The MSA provisions created and currently fund the American Legacy Foundation, an anti-tobacco advocacy group, which in turn funded the creation of the Legacy Tobacco Documents Library as well as its ongoing maintenance and collection activities. Initially, the documents and their metadata (information about the document) were provided by the individual US tobacco companies to the National Association of Attorneys General (NAAG) which provided oversight and enforcement of this operation. NAAG, in turn, gave the approximately 4 million pages of industry documents to the UCSF Library to seed the LTDL in 2002. Since that time, UCSF has collected index records and document images directly from industry documents websites through the use of spidering software and has added collections of documents from other sources.

 
Tobacco Companies Convicted Under the RICO Act    
 

In 2006, US District Judge Gladys Kessler ruled in a civil lawsuit brought by the Department of Justice (US vs. Philip Morris, et al.) that the nation's top tobacco companies violated the Racketeer Influenced and Corrupt Organizations Act (RICO), misleading the public for years about the health hazards of smoking.

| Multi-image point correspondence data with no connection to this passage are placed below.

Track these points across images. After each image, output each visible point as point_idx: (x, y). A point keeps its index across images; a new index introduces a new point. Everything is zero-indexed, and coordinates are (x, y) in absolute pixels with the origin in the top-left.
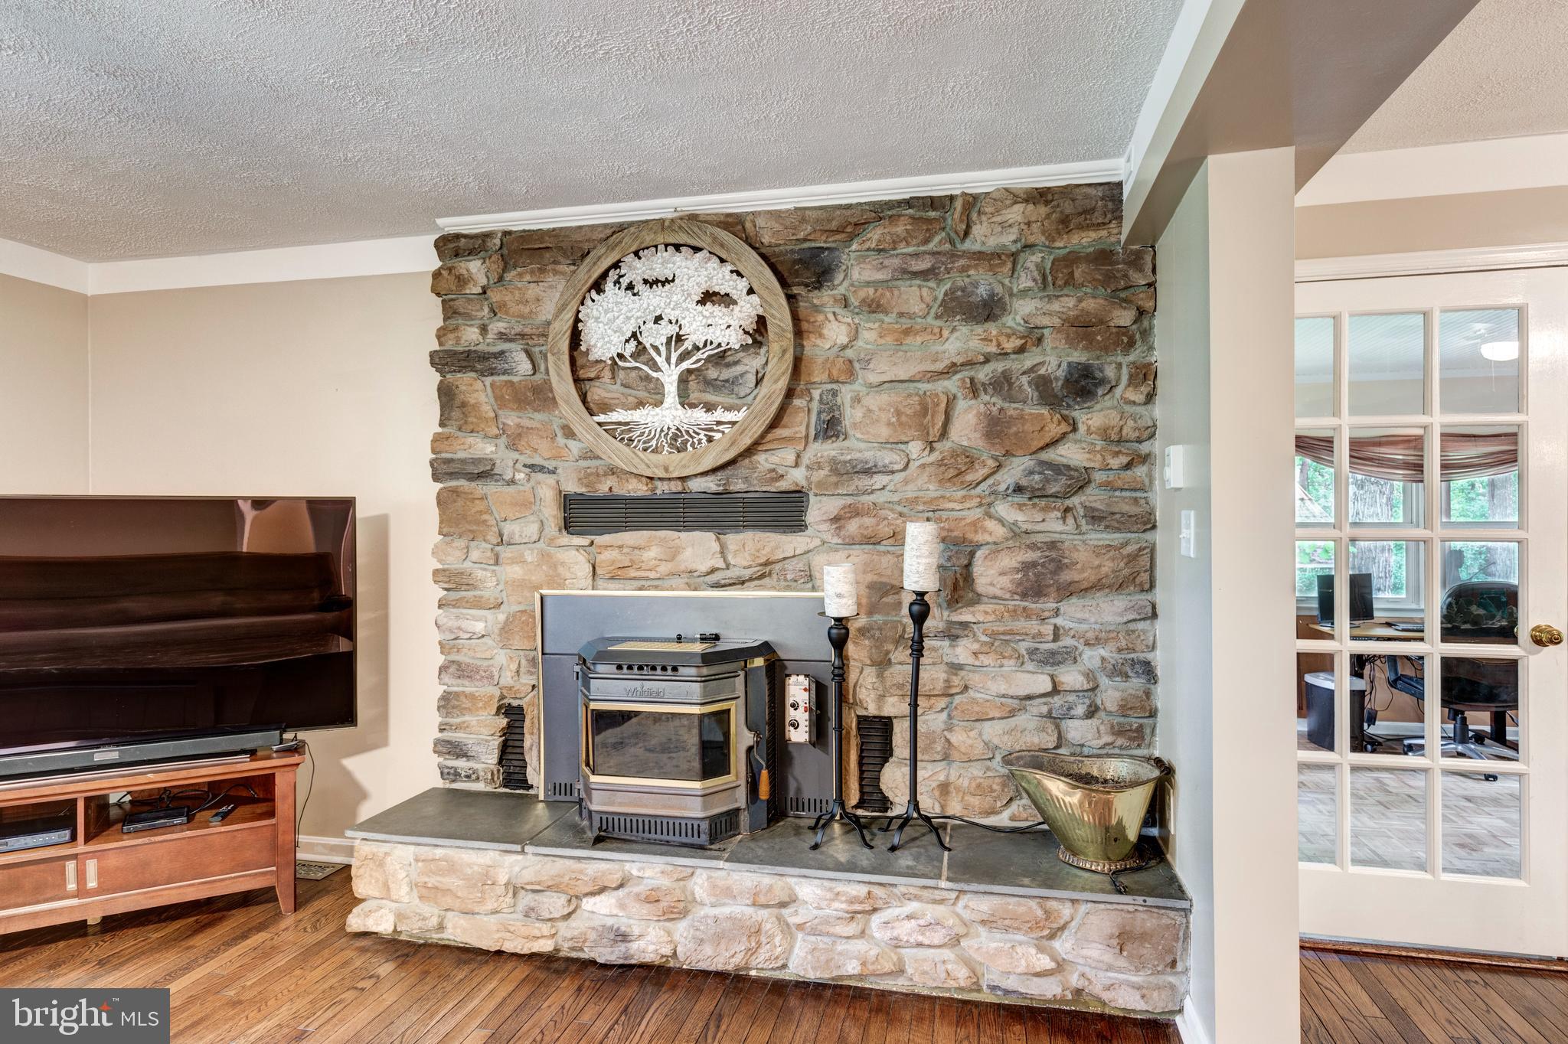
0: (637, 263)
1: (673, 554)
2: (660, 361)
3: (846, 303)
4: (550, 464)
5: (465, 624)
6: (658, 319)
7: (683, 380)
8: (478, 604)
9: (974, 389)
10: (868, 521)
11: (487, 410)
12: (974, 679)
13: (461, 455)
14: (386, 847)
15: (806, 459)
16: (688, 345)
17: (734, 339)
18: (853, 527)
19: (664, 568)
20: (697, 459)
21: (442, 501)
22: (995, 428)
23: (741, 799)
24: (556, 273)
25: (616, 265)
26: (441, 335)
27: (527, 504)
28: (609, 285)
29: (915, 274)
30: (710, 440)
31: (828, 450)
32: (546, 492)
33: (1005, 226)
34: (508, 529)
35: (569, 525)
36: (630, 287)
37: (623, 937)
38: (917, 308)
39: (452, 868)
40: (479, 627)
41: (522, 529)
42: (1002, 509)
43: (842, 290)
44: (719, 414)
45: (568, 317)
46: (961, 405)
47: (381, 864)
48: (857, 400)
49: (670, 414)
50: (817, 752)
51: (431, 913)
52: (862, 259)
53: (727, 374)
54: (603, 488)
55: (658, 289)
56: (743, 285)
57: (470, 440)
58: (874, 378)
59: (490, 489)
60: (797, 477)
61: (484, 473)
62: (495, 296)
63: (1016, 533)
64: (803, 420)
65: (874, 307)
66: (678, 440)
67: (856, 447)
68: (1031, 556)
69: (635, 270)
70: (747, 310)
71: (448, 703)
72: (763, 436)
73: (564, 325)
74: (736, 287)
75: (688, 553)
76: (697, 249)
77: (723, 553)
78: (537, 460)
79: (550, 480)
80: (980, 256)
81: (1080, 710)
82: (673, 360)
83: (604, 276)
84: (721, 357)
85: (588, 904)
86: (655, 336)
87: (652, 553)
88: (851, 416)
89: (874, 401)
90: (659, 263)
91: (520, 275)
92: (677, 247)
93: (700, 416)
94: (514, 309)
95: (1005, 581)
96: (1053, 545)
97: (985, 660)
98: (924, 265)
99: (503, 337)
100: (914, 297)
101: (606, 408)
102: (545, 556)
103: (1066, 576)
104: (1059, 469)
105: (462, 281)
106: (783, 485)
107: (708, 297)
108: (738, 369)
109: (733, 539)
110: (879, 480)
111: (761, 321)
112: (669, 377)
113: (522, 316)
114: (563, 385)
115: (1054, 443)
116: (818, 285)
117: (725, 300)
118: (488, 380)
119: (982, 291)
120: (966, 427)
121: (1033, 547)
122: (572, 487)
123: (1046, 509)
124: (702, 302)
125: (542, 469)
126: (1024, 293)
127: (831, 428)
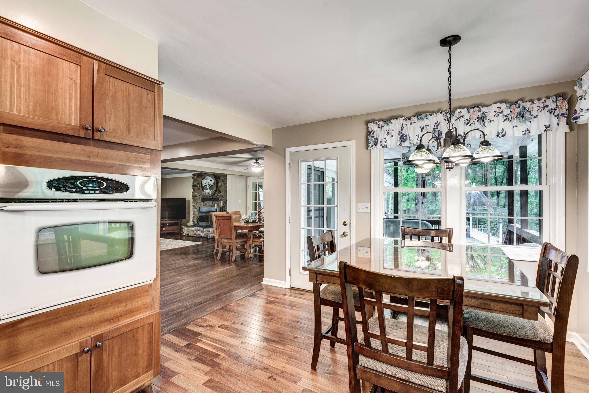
3: (221, 181)
4: (200, 195)
5: (195, 210)
6: (207, 182)
7: (209, 188)
8: (195, 208)
11: (196, 190)
16: (209, 185)
17: (212, 184)
19: (208, 205)
20: (210, 195)
21: (193, 198)
23: (210, 224)
24: (201, 177)
25: (204, 177)
26: (193, 183)
27: (199, 199)
30: (211, 193)
31: (219, 194)
35: (202, 201)
36: (205, 179)
37: (199, 234)
41: (199, 201)
44: (211, 191)
49: (208, 191)
51: (188, 233)
54: (204, 198)
55: (207, 180)
56: (213, 179)
57: (195, 193)
58: (223, 188)
59: (197, 197)
61: (196, 196)
62: (197, 180)
64: (218, 191)
65: (223, 181)
66: (209, 193)
67: (222, 194)
70: (213, 181)
71: (193, 217)
72: (215, 193)
73: (200, 183)
75: (210, 203)
76: (210, 176)
77: (212, 203)
79: (200, 197)
84: (212, 186)
85: (198, 232)
86: (207, 184)
87: (208, 203)
88: (221, 191)
89: (223, 190)
90: (207, 177)
91: (198, 178)
99: (197, 183)
101: (204, 190)
102: (200, 204)
105: (194, 178)
106: (217, 197)
110: (223, 197)
111: (214, 183)
112: (208, 187)
114: (201, 188)
116: (219, 179)
117: (212, 181)
118: (196, 187)
122: (202, 197)
124: (210, 181)
127: (220, 192)
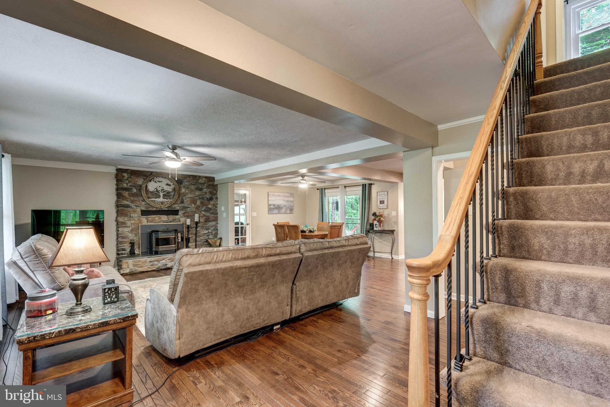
0: (156, 178)
1: (160, 218)
2: (160, 192)
3: (184, 187)
4: (139, 206)
5: (124, 230)
6: (160, 187)
7: (163, 195)
8: (126, 227)
9: (200, 198)
10: (187, 214)
11: (128, 197)
12: (200, 232)
13: (122, 204)
14: (127, 261)
15: (179, 206)
16: (164, 190)
17: (171, 190)
18: (186, 214)
19: (159, 220)
20: (165, 205)
22: (202, 203)
23: (177, 247)
24: (141, 177)
25: (153, 178)
26: (117, 185)
27: (135, 212)
28: (152, 181)
29: (193, 184)
30: (167, 203)
31: (182, 205)
32: (139, 210)
33: (203, 180)
34: (132, 215)
35: (142, 215)
36: (155, 182)
38: (193, 188)
39: (140, 261)
40: (127, 230)
41: (134, 215)
42: (202, 212)
43: (184, 185)
44: (168, 200)
45: (145, 185)
46: (198, 200)
47: (127, 263)
48: (186, 199)
49: (161, 199)
50: (182, 242)
52: (186, 181)
53: (168, 194)
54: (149, 209)
55: (160, 183)
56: (172, 184)
57: (124, 201)
58: (188, 196)
59: (129, 209)
60: (178, 208)
62: (130, 179)
63: (204, 215)
64: (179, 202)
65: (188, 188)
66: (162, 203)
67: (186, 205)
68: (206, 218)
69: (157, 179)
70: (173, 186)
71: (118, 243)
72: (174, 203)
74: (171, 184)
75: (163, 218)
76: (166, 178)
77: (168, 218)
78: (137, 205)
79: (139, 208)
80: (200, 183)
81: (211, 234)
82: (162, 192)
83: (151, 179)
84: (169, 193)
86: (159, 189)
87: (157, 218)
88: (185, 201)
89: (188, 199)
90: (160, 179)
91: (134, 177)
92: (163, 177)
93: (166, 200)
94: (133, 182)
95: (203, 220)
96: (208, 216)
97: (201, 230)
98: (194, 183)
99: (130, 186)
100: (193, 187)
101: (151, 198)
102: (139, 219)
103: (209, 220)
104: (209, 208)
105: (123, 176)
106: (176, 209)
107: (167, 185)
108: (170, 194)
109: (169, 216)
110: (189, 209)
111: (174, 188)
112: (161, 194)
113: (134, 183)
114: (144, 194)
115: (208, 205)
116: (181, 184)
117: (170, 185)
118: (128, 192)
119: (200, 187)
120: (198, 203)
121: (206, 217)
122: (144, 209)
123: (207, 212)
124: (166, 185)
125: (138, 206)
126: (205, 188)
127: (182, 202)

Philip Morris and RJ Reynolds filed an appeal but Judge Kessler's ruling was upheld.

As a result of this case and its appeals, the companies are now obliged to make publically available any documents produced for litigation on smoking and health until 2021. The Legacy Tobacco Documents Library will continue to acquire these documents directly from the industry websites, as well as other avenues, and make them available to the public in a permanent and stable environment.